The day 25 years ago when FW De Klerk announced the unbanning of the ANC and other political parties was one such day.
And then there was the day Nelson Mandela strode out of Victor Verster prison like the colossus he was, head held high.
We won’t forget that sombre day in 2005 when former President Thabo Mbeki told a joint sitting of the House that he was releasing Jacob Zuma from his position as deputy president. That, of course, all eventually led to the epic night in September 2008 when Mbeki himself would be recalled from office by his own party.
Yet through all this our democracy held firm, bruised and battered, but firm.
9 February 2017 will be remembered as the night our politics shifted in an even more dangerous direction than the night in 2015 when signals were jammed in Parliament and the EFF was evicted forcefully by the ‘white shirts’.
Zuma’s deployment of soldiers and the unprecedented security around Parliament this year set the tone for the State of the Nation Address (Sona); combative.
It sent a chilling message that those who dare oppose him will feel the weight of the state security apparatus. Much of the pre-Sona build up thus rightly focused on the excessive security measures in place and less on what Zuma would actually say.
The EFF clearly came ready to do battle. Their MPs started taking points of order repeatedly relating to Zuma’s breach of the Constitution in the Nkandla matter and then the alleged presence of SAPS in the National Assembly.

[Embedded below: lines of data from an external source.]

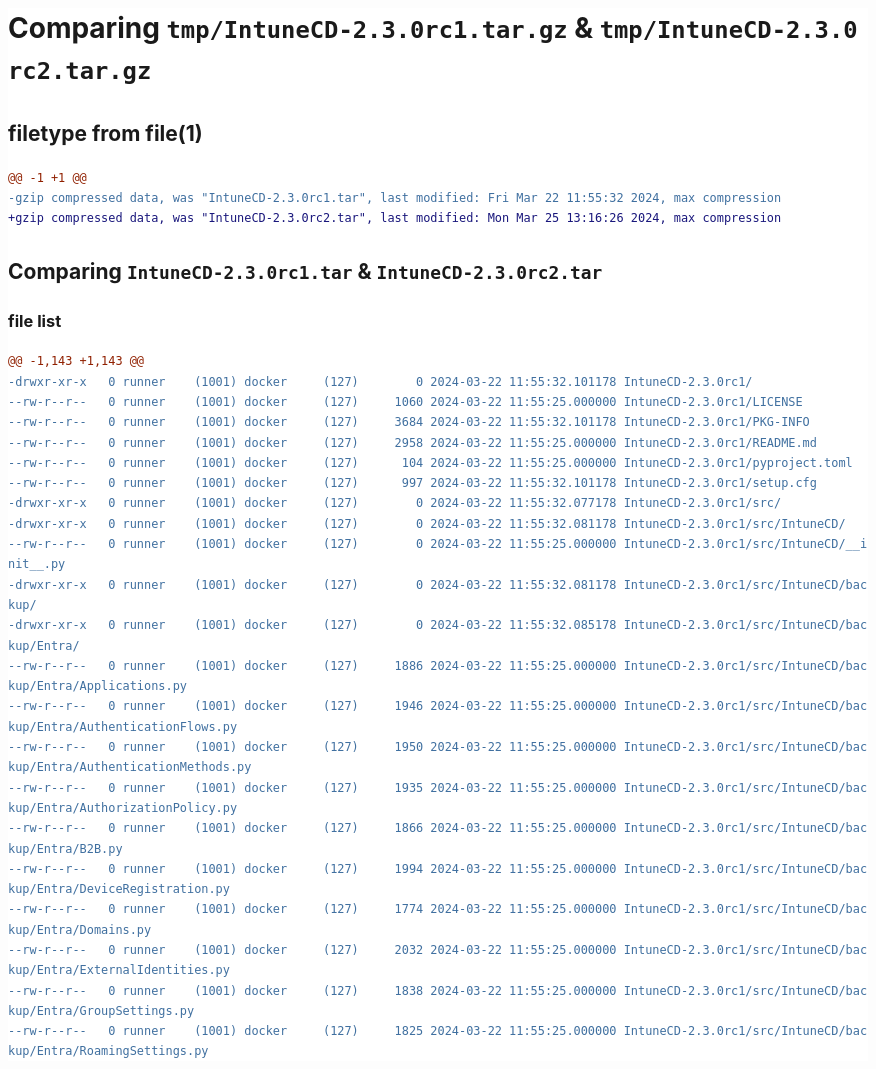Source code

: # Comparing `tmp/IntuneCD-2.3.0rc1.tar.gz` & `tmp/IntuneCD-2.3.0rc2.tar.gz`

## filetype from file(1)

```diff
@@ -1 +1 @@
-gzip compressed data, was "IntuneCD-2.3.0rc1.tar", last modified: Fri Mar 22 11:55:32 2024, max compression
+gzip compressed data, was "IntuneCD-2.3.0rc2.tar", last modified: Mon Mar 25 13:16:26 2024, max compression
```

## Comparing `IntuneCD-2.3.0rc1.tar` & `IntuneCD-2.3.0rc2.tar`

### file list

```diff
@@ -1,143 +1,143 @@
-drwxr-xr-x   0 runner    (1001) docker     (127)        0 2024-03-22 11:55:32.101178 IntuneCD-2.3.0rc1/
--rw-r--r--   0 runner    (1001) docker     (127)     1060 2024-03-22 11:55:25.000000 IntuneCD-2.3.0rc1/LICENSE
--rw-r--r--   0 runner    (1001) docker     (127)     3684 2024-03-22 11:55:32.101178 IntuneCD-2.3.0rc1/PKG-INFO
--rw-r--r--   0 runner    (1001) docker     (127)     2958 2024-03-22 11:55:25.000000 IntuneCD-2.3.0rc1/README.md
--rw-r--r--   0 runner    (1001) docker     (127)      104 2024-03-22 11:55:25.000000 IntuneCD-2.3.0rc1/pyproject.toml
--rw-r--r--   0 runner    (1001) docker     (127)      997 2024-03-22 11:55:32.101178 IntuneCD-2.3.0rc1/setup.cfg
-drwxr-xr-x   0 runner    (1001) docker     (127)        0 2024-03-22 11:55:32.077178 IntuneCD-2.3.0rc1/src/
-drwxr-xr-x   0 runner    (1001) docker     (127)        0 2024-03-22 11:55:32.081178 IntuneCD-2.3.0rc1/src/IntuneCD/
--rw-r--r--   0 runner    (1001) docker     (127)        0 2024-03-22 11:55:25.000000 IntuneCD-2.3.0rc1/src/IntuneCD/__init__.py
-drwxr-xr-x   0 runner    (1001) docker     (127)        0 2024-03-22 11:55:32.081178 IntuneCD-2.3.0rc1/src/IntuneCD/backup/
-drwxr-xr-x   0 runner    (1001) docker     (127)        0 2024-03-22 11:55:32.085178 IntuneCD-2.3.0rc1/src/IntuneCD/backup/Entra/
--rw-r--r--   0 runner    (1001) docker     (127)     1886 2024-03-22 11:55:25.000000 IntuneCD-2.3.0rc1/src/IntuneCD/backup/Entra/Applications.py
--rw-r--r--   0 runner    (1001) docker     (127)     1946 2024-03-22 11:55:25.000000 IntuneCD-2.3.0rc1/src/IntuneCD/backup/Entra/AuthenticationFlows.py
--rw-r--r--   0 runner    (1001) docker     (127)     1950 2024-03-22 11:55:25.000000 IntuneCD-2.3.0rc1/src/IntuneCD/backup/Entra/AuthenticationMethods.py
--rw-r--r--   0 runner    (1001) docker     (127)     1935 2024-03-22 11:55:25.000000 IntuneCD-2.3.0rc1/src/IntuneCD/backup/Entra/AuthorizationPolicy.py
--rw-r--r--   0 runner    (1001) docker     (127)     1866 2024-03-22 11:55:25.000000 IntuneCD-2.3.0rc1/src/IntuneCD/backup/Entra/B2B.py
--rw-r--r--   0 runner    (1001) docker     (127)     1994 2024-03-22 11:55:25.000000 IntuneCD-2.3.0rc1/src/IntuneCD/backup/Entra/DeviceRegistration.py
--rw-r--r--   0 runner    (1001) docker     (127)     1774 2024-03-22 11:55:25.000000 IntuneCD-2.3.0rc1/src/IntuneCD/backup/Entra/Domains.py
--rw-r--r--   0 runner    (1001) docker     (127)     2032 2024-03-22 11:55:25.000000 IntuneCD-2.3.0rc1/src/IntuneCD/backup/Entra/ExternalIdentities.py
--rw-r--r--   0 runner    (1001) docker     (127)     1838 2024-03-22 11:55:25.000000 IntuneCD-2.3.0rc1/src/IntuneCD/backup/Entra/GroupSettings.py
--rw-r--r--   0 runner    (1001) docker     (127)     1825 2024-03-22 11:55:25.000000 IntuneCD-2.3.0rc1/src/IntuneCD/backup/Entra/RoamingSettings.py
```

The EFF claimed that SAPS officers were ‘planted’ among the protection officers and equipped with whips and also ‘biological’ spray.

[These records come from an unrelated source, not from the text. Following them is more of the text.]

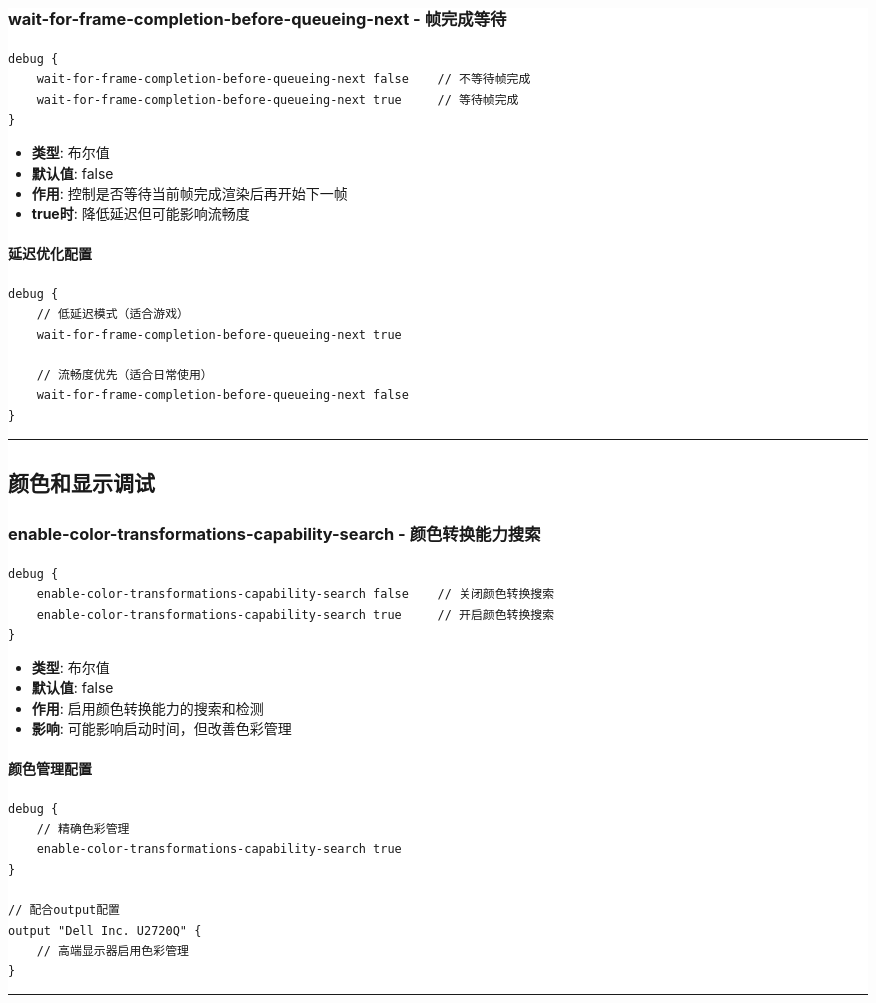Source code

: ### wait-for-frame-completion-before-queueing-next - 帧完成等待

```kdl
debug {
    wait-for-frame-completion-before-queueing-next false    // 不等待帧完成
    wait-for-frame-completion-before-queueing-next true     // 等待帧完成
}
```

- **类型**: 布尔值
- **默认值**: false
- **作用**: 控制是否等待当前帧完成渲染后再开始下一帧
- **true时**: 降低延迟但可能影响流畅度

#### 延迟优化配置
```kdl
debug {
    // 低延迟模式（适合游戏）
    wait-for-frame-completion-before-queueing-next true

    // 流畅度优先（适合日常使用）
    wait-for-frame-completion-before-queueing-next false
}
```

---

## 颜色和显示调试

### enable-color-transformations-capability-search - 颜色转换能力搜索

```kdl
debug {
    enable-color-transformations-capability-search false    // 关闭颜色转换搜索
    enable-color-transformations-capability-search true     // 开启颜色转换搜索
}
```

- **类型**: 布尔值
- **默认值**: false
- **作用**: 启用颜色转换能力的搜索和检测
- **影响**: 可能影响启动时间，但改善色彩管理

#### 颜色管理配置
```kdl
debug {
    // 精确色彩管理
    enable-color-transformations-capability-search true
}

// 配合output配置
output "Dell Inc. U2720Q" {
    // 高端显示器启用色彩管理
}
```

---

And so it went on and on until Cope’s rather hapless Willie Madisha was asked to leave for what seemed like a minor misdemeanour.

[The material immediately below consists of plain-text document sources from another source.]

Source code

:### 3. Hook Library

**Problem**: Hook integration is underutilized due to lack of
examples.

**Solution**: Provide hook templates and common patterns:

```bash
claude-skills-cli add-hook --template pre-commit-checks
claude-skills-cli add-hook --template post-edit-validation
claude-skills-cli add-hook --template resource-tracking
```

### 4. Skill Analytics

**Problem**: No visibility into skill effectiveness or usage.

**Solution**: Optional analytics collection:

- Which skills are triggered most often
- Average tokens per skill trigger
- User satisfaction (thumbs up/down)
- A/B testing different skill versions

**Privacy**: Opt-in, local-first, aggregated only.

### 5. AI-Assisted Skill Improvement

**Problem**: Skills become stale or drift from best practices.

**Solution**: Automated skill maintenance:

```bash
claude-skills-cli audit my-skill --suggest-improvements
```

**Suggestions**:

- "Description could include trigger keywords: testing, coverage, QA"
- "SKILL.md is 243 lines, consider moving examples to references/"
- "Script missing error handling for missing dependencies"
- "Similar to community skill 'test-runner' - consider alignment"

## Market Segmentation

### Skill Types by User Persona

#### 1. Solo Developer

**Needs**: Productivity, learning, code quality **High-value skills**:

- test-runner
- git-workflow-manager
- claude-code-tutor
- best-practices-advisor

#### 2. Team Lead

The DA at first requested that the business of the evening be concluded. But once things descended into chaos and DA leader Mmusi Maimane tried to intervene, several ANC MPs who thus far had remained virtually ‘silent-shouted’ him down.
In a base display, an ANC member was heard clearly using the ‘F-word’ at Maimane. Did Mbete not hear that, one wonders? Other inexplicable cries of ‘racist!’ were hurled at Maimane and the DA left.
What a disgrace the ANC has become; a shadow of its former self, trying to win arguments by dint of expletives and force and not by the weight of argument.
The EFF, of course, was spoiling for the fight and while it is so that Zuma has breached the Constitution and has not been properly held to account, their disruptive strategy has its limits.